ACT’s recent annual report claims that the majority of U.S. college-bound students are not prepared to succeed academically based on ACT test scores, which are often used to predict students’ success in college.Additionally, the report revealed that one-third of college students take at least one remedial course to catch up; more than half of those students will eventually drop out. The need to better prepare K-12 students before their first year of college is clear.
2) Conflicting Definitions
The issue of college readiness is further complicated by differing views on what exactly it means. All but nine U.S. states and territories have adopted the Common Core State Standards Initiative (CCSSI), operating under a definition of college readiness focused on English language arts and Mathematics.As with any movement in the education arena, there has been significant debate over the value and validity of the CCSSI.

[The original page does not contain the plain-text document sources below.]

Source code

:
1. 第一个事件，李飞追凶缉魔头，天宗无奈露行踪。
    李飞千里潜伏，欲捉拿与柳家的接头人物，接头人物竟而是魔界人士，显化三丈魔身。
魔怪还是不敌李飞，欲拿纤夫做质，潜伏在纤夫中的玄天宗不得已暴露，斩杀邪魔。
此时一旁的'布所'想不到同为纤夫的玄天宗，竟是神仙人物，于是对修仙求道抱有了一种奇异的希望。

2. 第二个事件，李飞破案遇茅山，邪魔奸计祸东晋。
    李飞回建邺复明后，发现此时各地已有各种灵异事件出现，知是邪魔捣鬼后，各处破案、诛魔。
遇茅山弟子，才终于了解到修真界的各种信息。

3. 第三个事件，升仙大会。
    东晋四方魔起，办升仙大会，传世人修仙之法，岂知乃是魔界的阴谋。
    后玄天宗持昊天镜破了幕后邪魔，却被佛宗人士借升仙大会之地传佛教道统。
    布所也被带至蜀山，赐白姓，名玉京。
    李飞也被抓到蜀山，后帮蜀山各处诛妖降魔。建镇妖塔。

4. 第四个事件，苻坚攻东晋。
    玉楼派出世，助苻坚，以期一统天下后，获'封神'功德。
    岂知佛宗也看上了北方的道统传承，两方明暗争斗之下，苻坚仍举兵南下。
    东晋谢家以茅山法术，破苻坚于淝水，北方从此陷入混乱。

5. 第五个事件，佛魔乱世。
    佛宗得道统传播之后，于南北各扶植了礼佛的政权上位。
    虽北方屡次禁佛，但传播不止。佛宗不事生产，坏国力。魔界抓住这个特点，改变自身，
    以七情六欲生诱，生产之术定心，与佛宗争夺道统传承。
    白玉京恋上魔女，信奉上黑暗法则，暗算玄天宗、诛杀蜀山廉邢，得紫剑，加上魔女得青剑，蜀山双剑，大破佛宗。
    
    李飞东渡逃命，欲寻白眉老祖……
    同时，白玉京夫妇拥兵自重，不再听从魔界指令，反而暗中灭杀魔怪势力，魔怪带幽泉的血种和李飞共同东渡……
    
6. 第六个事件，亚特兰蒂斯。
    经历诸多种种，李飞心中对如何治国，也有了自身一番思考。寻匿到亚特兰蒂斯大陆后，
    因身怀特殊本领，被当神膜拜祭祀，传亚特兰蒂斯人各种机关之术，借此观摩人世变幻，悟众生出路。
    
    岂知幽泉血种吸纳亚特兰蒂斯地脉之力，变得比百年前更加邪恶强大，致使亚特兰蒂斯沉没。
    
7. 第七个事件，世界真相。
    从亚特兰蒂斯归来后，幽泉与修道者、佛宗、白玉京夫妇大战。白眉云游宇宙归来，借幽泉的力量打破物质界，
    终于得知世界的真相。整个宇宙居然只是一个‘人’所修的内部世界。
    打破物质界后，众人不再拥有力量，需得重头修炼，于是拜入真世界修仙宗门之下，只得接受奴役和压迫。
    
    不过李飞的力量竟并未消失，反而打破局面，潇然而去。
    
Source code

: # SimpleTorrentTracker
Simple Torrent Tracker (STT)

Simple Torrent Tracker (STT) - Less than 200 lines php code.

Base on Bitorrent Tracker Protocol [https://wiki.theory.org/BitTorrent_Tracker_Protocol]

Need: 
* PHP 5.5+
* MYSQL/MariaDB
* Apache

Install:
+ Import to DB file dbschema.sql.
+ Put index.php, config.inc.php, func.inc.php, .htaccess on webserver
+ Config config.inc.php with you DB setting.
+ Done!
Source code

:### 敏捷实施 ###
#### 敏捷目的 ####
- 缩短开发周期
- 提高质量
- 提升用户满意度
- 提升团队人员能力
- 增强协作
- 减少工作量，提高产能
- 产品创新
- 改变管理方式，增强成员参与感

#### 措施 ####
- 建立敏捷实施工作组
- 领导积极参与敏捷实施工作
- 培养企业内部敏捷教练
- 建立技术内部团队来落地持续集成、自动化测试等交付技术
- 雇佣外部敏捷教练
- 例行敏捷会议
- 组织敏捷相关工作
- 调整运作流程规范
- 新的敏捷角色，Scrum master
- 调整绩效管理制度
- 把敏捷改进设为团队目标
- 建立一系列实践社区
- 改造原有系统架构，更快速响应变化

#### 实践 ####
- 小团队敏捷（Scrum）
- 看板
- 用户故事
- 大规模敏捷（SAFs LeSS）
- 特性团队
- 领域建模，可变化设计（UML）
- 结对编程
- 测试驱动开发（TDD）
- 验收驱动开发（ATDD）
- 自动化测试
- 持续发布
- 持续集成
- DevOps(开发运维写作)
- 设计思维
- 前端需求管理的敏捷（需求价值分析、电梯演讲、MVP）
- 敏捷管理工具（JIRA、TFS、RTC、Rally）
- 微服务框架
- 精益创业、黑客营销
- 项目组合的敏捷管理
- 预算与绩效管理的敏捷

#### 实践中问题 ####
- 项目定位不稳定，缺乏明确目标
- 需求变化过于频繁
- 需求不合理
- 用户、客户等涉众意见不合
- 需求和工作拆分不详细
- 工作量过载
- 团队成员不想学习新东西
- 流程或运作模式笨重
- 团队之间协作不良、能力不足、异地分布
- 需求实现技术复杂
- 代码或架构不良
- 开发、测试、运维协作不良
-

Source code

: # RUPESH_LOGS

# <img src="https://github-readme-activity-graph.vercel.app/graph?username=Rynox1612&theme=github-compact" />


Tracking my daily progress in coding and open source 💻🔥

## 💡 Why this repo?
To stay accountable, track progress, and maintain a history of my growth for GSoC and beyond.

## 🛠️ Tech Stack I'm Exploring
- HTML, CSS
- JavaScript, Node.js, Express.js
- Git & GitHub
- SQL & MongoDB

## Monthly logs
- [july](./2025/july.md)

While many educators, administrators, policymakers, and education scholars have avidly supported the movement, others have vehemently protested against the idea of common standards and offer definitions of college- and career-readiness with a more holistic approach. For example, The Educational Policy Improvement Center (EPIC) offers “Four Keys to College and Career Readiness.” These include: content knowledge; cognitive strategies; learning skills and techniques; and transition knowledge and skills. These four additional dimensions incorporate auxiliary skills such as study habits and financial literacy into their definitions of college- and career-readiness.

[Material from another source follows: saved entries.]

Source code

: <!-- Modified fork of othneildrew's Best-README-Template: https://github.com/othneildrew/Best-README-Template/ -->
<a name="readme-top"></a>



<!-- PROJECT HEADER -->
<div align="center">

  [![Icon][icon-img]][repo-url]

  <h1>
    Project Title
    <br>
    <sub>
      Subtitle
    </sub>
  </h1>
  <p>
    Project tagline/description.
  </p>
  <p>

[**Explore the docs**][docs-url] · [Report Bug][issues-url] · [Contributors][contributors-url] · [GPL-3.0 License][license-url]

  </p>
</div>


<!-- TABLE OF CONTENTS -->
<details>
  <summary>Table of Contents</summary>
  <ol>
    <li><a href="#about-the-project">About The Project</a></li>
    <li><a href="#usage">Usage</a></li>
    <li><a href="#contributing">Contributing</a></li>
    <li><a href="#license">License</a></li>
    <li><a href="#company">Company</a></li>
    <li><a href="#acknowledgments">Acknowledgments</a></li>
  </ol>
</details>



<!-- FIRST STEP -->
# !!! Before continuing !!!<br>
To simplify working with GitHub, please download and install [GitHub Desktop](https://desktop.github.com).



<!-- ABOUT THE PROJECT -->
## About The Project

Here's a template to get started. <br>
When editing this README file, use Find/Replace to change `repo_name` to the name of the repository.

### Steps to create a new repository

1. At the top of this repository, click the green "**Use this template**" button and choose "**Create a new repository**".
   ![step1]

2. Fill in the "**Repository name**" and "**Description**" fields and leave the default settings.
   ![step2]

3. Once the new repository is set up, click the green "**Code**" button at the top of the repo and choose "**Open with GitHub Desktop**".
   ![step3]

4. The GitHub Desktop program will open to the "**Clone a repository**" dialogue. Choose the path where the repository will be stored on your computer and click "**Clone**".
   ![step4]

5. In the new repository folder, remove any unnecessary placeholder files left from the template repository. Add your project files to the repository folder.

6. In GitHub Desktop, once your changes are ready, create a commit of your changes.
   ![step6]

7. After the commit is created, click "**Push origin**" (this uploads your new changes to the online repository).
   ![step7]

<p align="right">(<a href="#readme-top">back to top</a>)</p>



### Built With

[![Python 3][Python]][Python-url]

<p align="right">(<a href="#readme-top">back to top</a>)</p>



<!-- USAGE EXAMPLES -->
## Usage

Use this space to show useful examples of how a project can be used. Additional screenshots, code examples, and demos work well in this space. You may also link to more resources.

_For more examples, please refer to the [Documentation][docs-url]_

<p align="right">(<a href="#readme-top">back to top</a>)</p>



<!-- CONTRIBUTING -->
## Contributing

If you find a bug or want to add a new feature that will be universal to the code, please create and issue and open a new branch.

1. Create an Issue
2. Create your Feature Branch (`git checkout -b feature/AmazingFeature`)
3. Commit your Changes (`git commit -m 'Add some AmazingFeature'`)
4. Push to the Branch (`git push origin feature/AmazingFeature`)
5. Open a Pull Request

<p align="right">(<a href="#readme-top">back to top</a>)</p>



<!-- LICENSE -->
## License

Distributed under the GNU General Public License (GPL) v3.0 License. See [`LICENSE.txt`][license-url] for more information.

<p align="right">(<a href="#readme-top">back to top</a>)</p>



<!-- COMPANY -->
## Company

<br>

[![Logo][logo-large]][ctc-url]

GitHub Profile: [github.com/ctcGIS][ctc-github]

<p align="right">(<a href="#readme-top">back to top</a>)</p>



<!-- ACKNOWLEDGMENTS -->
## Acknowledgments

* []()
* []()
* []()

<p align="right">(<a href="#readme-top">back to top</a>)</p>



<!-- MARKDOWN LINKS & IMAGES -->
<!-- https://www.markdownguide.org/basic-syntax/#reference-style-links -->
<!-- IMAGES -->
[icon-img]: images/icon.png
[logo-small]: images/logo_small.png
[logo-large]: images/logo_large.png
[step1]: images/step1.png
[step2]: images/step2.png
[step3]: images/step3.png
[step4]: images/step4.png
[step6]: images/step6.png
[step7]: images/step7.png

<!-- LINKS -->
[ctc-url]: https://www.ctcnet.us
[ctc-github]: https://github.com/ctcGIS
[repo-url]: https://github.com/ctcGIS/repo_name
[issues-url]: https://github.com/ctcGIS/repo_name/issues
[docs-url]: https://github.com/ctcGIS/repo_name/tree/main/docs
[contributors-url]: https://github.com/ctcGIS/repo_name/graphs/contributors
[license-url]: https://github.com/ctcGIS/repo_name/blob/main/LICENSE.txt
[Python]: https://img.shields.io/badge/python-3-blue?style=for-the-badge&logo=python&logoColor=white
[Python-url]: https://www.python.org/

3) Introduction to the Common Core State Standards Initiative
The Common Core State Standards Initiative is the product of collaboration between the Council of Chief State School Officers (CCSSO), the National Governors Association (NGA), and teachers, school administrators, and education scholars across the country. The standards provide a set of guidelines for preparing students for college and the workplace by outlining the essential skills and knowledge necessary for postsecondary success. Specifically, the standards aim to prepare students to be “able to succeed in entry-level, credit-bearing academic college courses and in workforce training programs.” Each standard found within the Common Core has satisfied a series of conditions to ensure relevance and effectiveness. As outlined on its website, CCSSI ensures that the standards:
- Are aligned with college and work expectations
- Are clear, understandable and consistent
- Include rigorous content and application of knowledge through high-order skills
- Build upon strengths and lessons of current state standards
- Are informed by other top performing countries, so that all students are prepared to succeed in our global economy and society
- Are evidence-based
These standards address specific fundamental skills for each grade level while maintaining a focus on the ultimate outcome: college and career readiness. Despite their imperfections, many scholars have stated that the CCSSI standards are far superior to those now in place in many states, districts, and classrooms.